Beginning the evening with a solo performance of Ellington’s “It Don’t Mean a Thing (If It Ain’t Got that Swing)” before segueing into his own “Be My Number Two” (but only after a false start after pressing the wrong patch on his keyboard), Jackson then welcomed his stellar band, including violinist Regina Carter, long-time Jackson percussionist Sue Hadjopoulus, Nate Smith on Drums, guitarist Adam Rogers, Jesse Murphy on bass and Allison Cornell on keys, vocals and viola.  The result was a refreshing mix that effectively wove traditional and well-known with eclectic and obscure.
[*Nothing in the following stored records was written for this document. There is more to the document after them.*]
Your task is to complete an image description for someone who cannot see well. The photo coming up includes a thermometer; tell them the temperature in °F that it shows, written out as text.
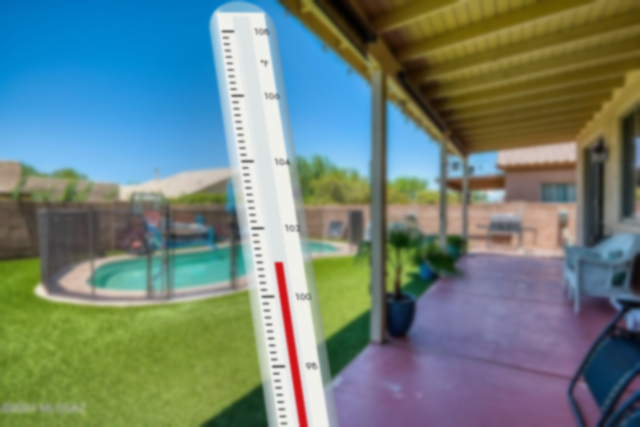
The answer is 101 °F
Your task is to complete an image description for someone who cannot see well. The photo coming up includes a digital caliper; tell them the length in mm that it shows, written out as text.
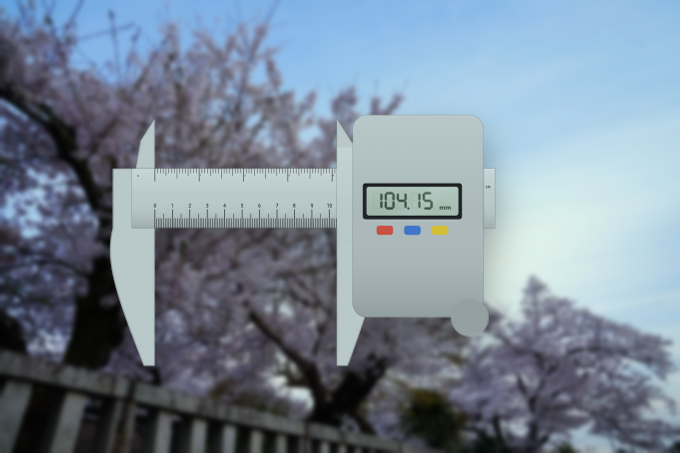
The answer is 104.15 mm
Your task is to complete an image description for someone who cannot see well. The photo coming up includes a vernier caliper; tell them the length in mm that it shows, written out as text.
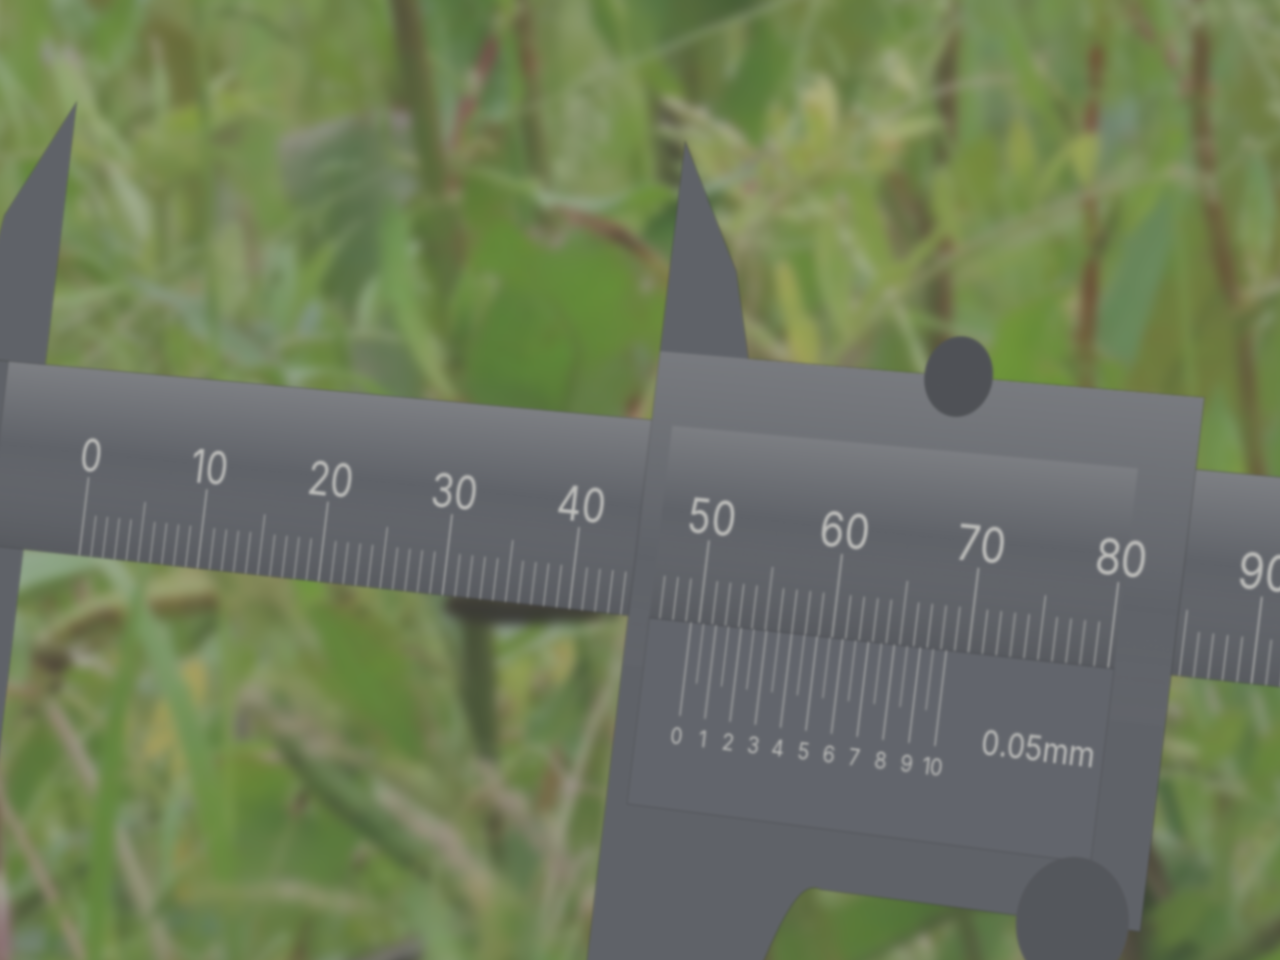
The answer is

The audience, ranging in age from the very young (a 9 year-old sat in front of me) to moderately old, some of whom may have been there to simply check out a band playing Ellington tunes, were as appreciative of the lesser-known selections as they were of hit songs like “Steppin’ Out,” “You Can’t Get What You Want,” and “It’s Different for Girls.”  The set list that spanned over a half a century never stalled, indicating that even alongside the classics of Ellington, Jackson’s catalogue contains examples of well-crafted songs.

The band looked to Regina Carter to tackle many of the improvised solos, though Jackson, sitting down at a keyboard and sporting a tan blazer, proved capable of handling intricate piano runs, especially during the Ellington pieces.   His singing was also surprisingly strong, though he did briefly flub the lyrics to “Is She Really Going Out With Him” and “Real Men” before quickly getting back on track.  

Allison Cornell beautifully sang lead vocals on several songs, and bassist Jesse Murphy – taking place of Jackson’s usual bassist, Graham Maby – played upright and tuba on a few numbers.  The most surprising arrangement was the first encore, when Murphy stood alone with his tuba, leaving the audience to consider the possibilities.  Then he started the familiar opening line of “Is She Really Going Out With Him” with Jackson supplying the harmony on accordion, and the audience sang on cue as if they were hearing a traditional four-piece rock group.  There aren’t many artists who could get away with the dismantling of familiar arrangements with such well-received results.

The show’s highlights, which stirred the audience into a mild frenzy, were the tracks from 1982’s Night and Day, including “Another World,” “Target” and Jackson’s long-time ending number, “A Slow Song.”  Jackson nailed the high note on the latter perfectly, and at various points throughout the song, band members exited the stage, leaving Jackson to finish the concert the way he began – as a solo artist playing the piano.  During the final standing ovation, Jackson bowed and appeared to be genuinely moved, grateful to still be performing after so many years for such open-minded audiences.